COVID and Vaping: Alex’s Awakening

Pediatric Care in Florida

Eighteen-year-old Alex woke up one morning in early May — in a panic.

He was struggling to breathe.

“It was like there was a plug — a plug in my throat — keeping air from getting in,” Alex says. “Every time I tried to take in a breath, there was something stopping it.”

Alex had already been worried that he might have COVID-19. He had been experiencing some of the symptoms, including a cough, fatigue and body aches. 

A few days prior, a doctor on a telemedicine call suggested he give it a day or two, to see if things might improve. Alex isolated himself and waited to feel better.

But he didn’t. He began vomiting. He spiked a high fever. And now, the breathing issue …

His mother rushed him to an emergency center in Lakewood Ranch, where he was promptly put on oxygen.
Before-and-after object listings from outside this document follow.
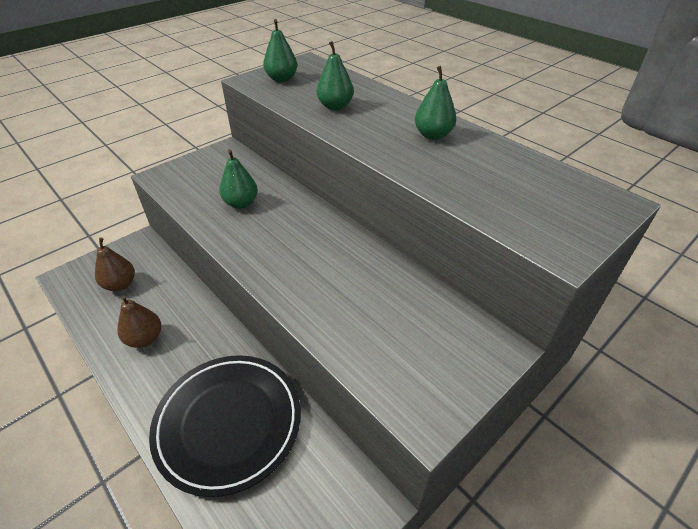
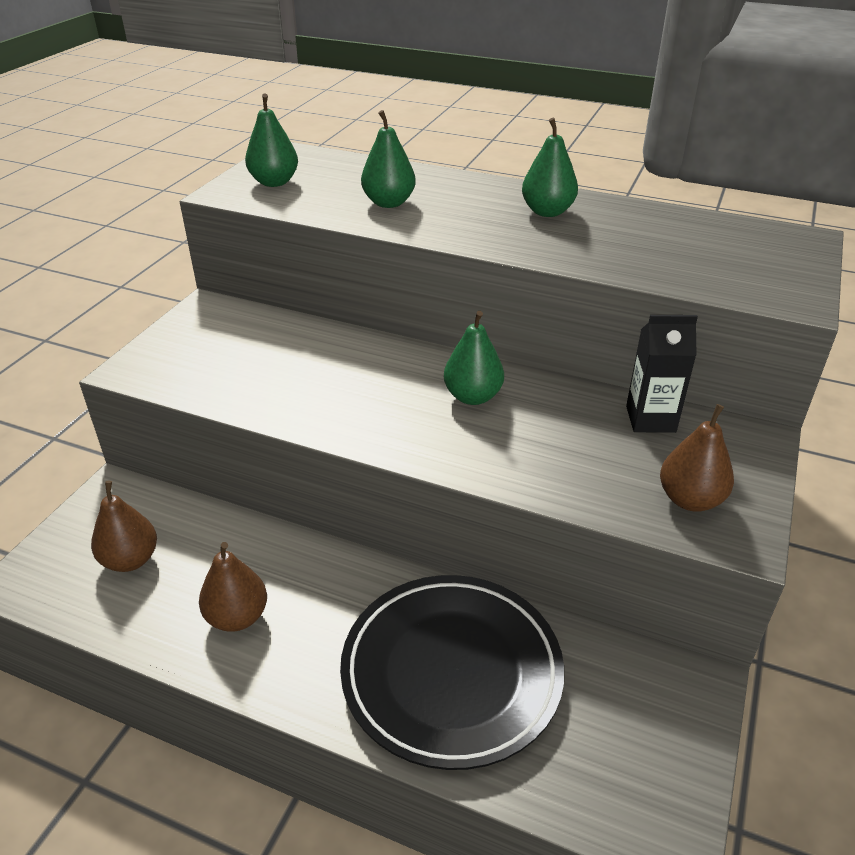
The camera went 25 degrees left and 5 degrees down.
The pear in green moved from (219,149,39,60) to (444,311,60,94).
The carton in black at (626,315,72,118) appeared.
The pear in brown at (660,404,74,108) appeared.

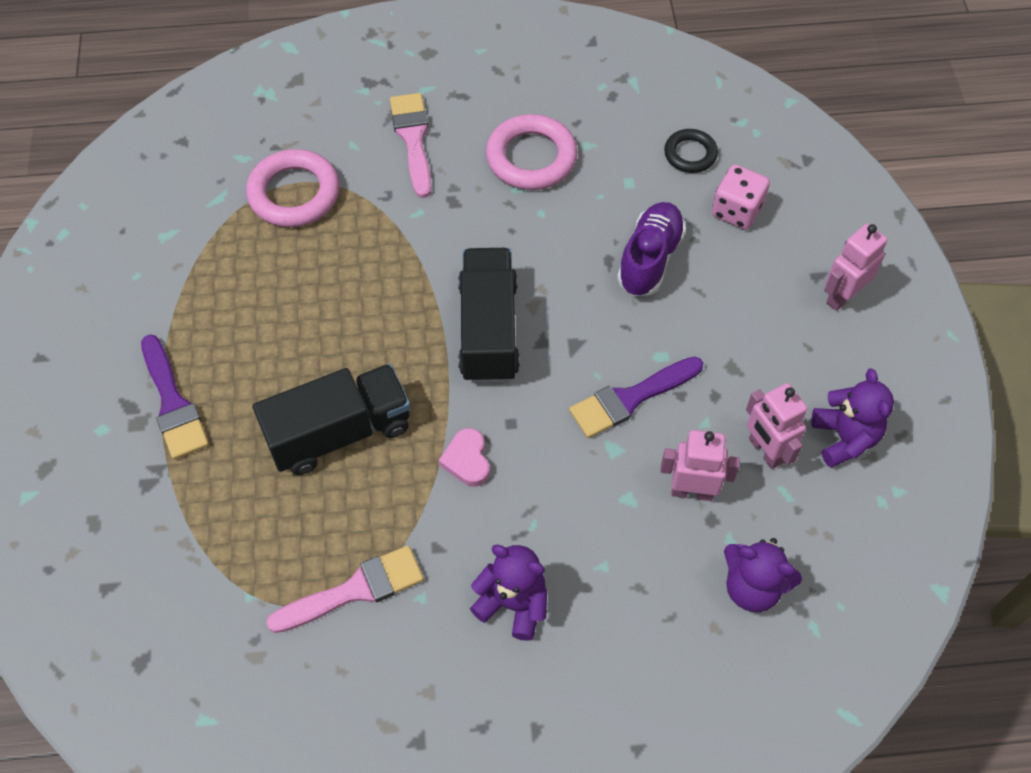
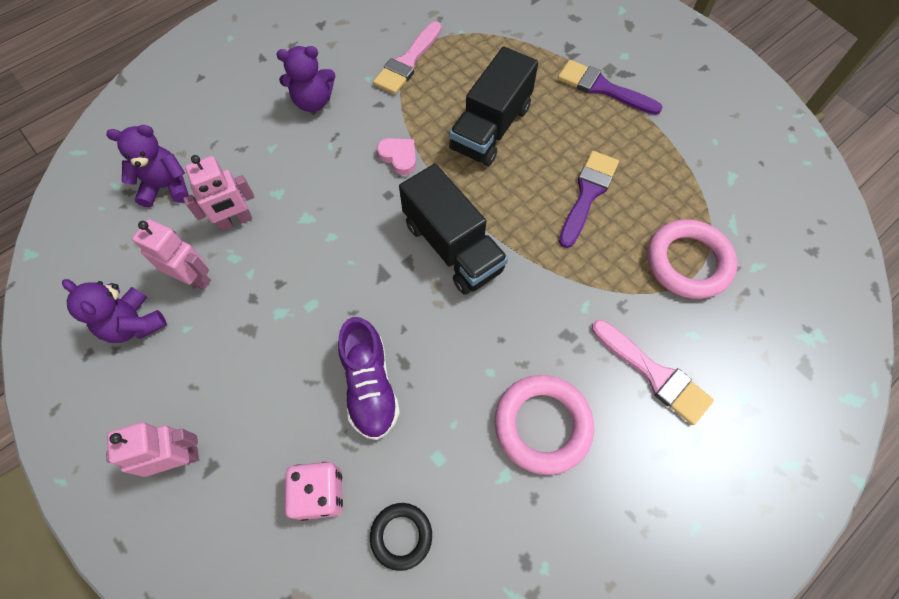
The camera went 145 degrees right and 5 degrees up.
The robot in pink at (824,224,64,87) turned 120 degrees counterclockwise.
The brush in purple moved from (569,356,134,82) to (559,151,60,97).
That same afternoon, he was transported by ambulance to Johns Hopkins All Children’s Hospital.

“I had been healthy my whole life,” Alex says. “That was the first time I’d ever been to a hospital. I was pretty freaked out.”
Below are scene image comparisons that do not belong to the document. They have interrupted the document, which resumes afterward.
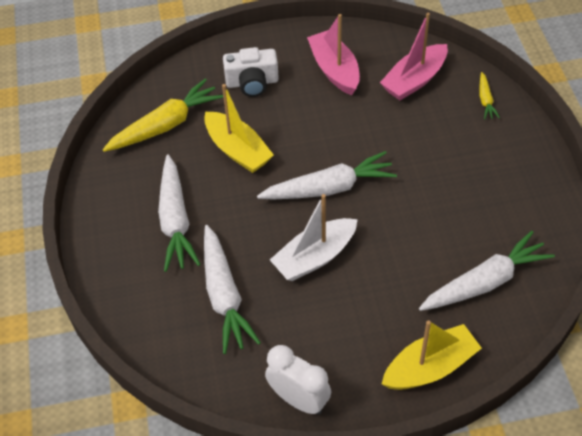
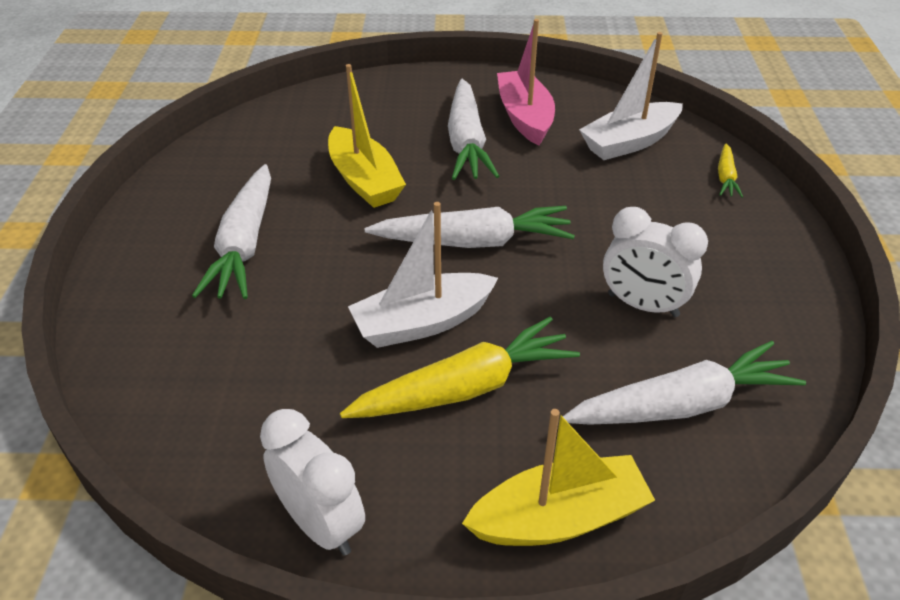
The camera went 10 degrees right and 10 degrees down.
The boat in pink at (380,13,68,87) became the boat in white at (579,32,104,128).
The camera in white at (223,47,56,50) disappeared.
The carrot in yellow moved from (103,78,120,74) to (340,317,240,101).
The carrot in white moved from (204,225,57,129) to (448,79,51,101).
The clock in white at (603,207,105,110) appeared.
Something else had been weighing on Alex’s mind … his history of vaping. It was something he had picked up earlier in his high school years, a practice that had started as a recreational pastime and eventually spiraled into a habit.

Was it COVID-19 that was making him so sick — or was it because of the vaping?
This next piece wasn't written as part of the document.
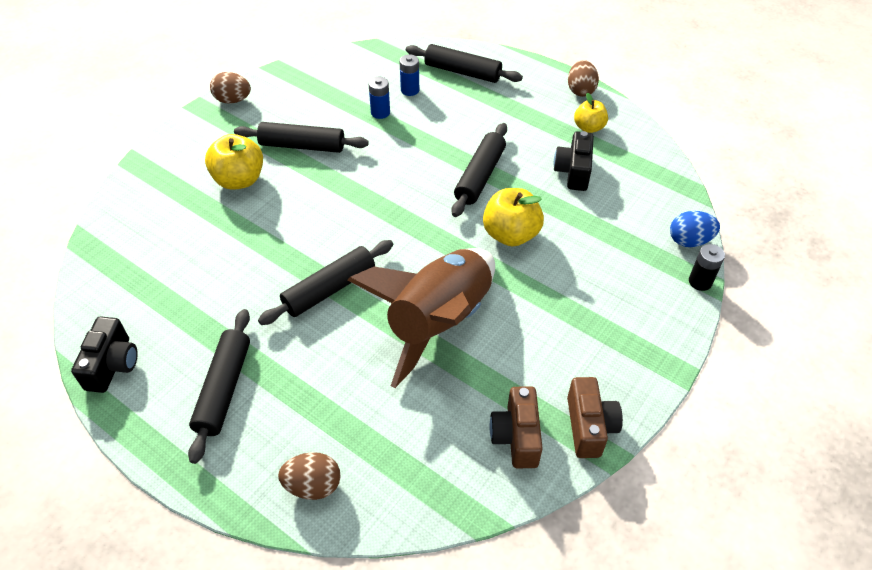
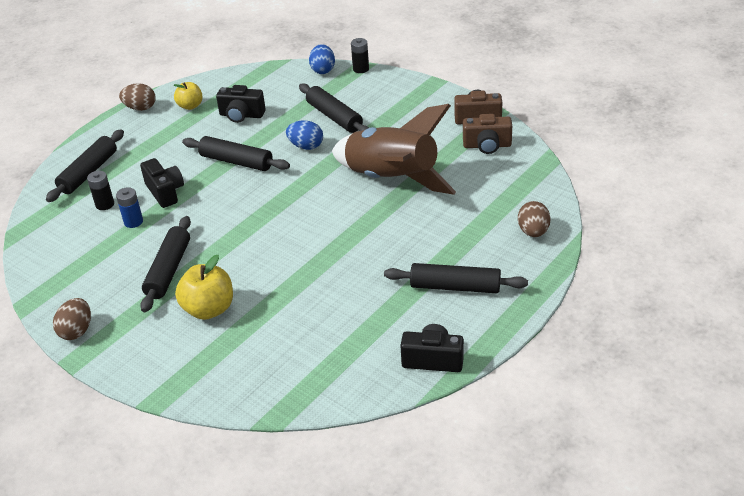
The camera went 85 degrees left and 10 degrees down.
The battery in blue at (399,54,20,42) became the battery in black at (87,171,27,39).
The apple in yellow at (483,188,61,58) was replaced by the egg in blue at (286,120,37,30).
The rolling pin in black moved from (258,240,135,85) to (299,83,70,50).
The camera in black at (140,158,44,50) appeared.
The answer is yes. Maybe. To both.

The mysteries of the novel coronavirus have forced a steep learning curve in recent months, as the health care community struggles to understand its riddles and combat its sometimes life-threatening manifestations.

One lesson that is becoming more and more clear to pediatric physicians and others … vaping and COVID-19 make a terrible twosome.

“We did believe there was a COVID connection with Alex,” says pediatric pulmonologist Deanna Green, M.D., “because he had much more severe vaping-induced lung injury than we would normally see.”

Because the symptoms of COVID-19 and vaping-induced lung injury can present in such a similar fashion, it can be difficult to try to separate out the two. Like the classic riddle, “Which came first — the chicken or the egg,” physicians often can’t determine whether the vaping started the lung injury first, or if the patient would never have experienced the lung injury had they not been exposed to COVID. 

Doctors do know the two together can make things much worse — but neither one may have presented without the other.

To confound matters, despite several tests for COVID-19, Alex, like some others with vaping-induced lung injury, repeatedly tested negative. 

“It was a significant conundrum for the pulmonary team — and why we were scouring the literature, which also seemed to support our theories,” Green says. “You did not have to actually test positive for COVID to have these severe complications.”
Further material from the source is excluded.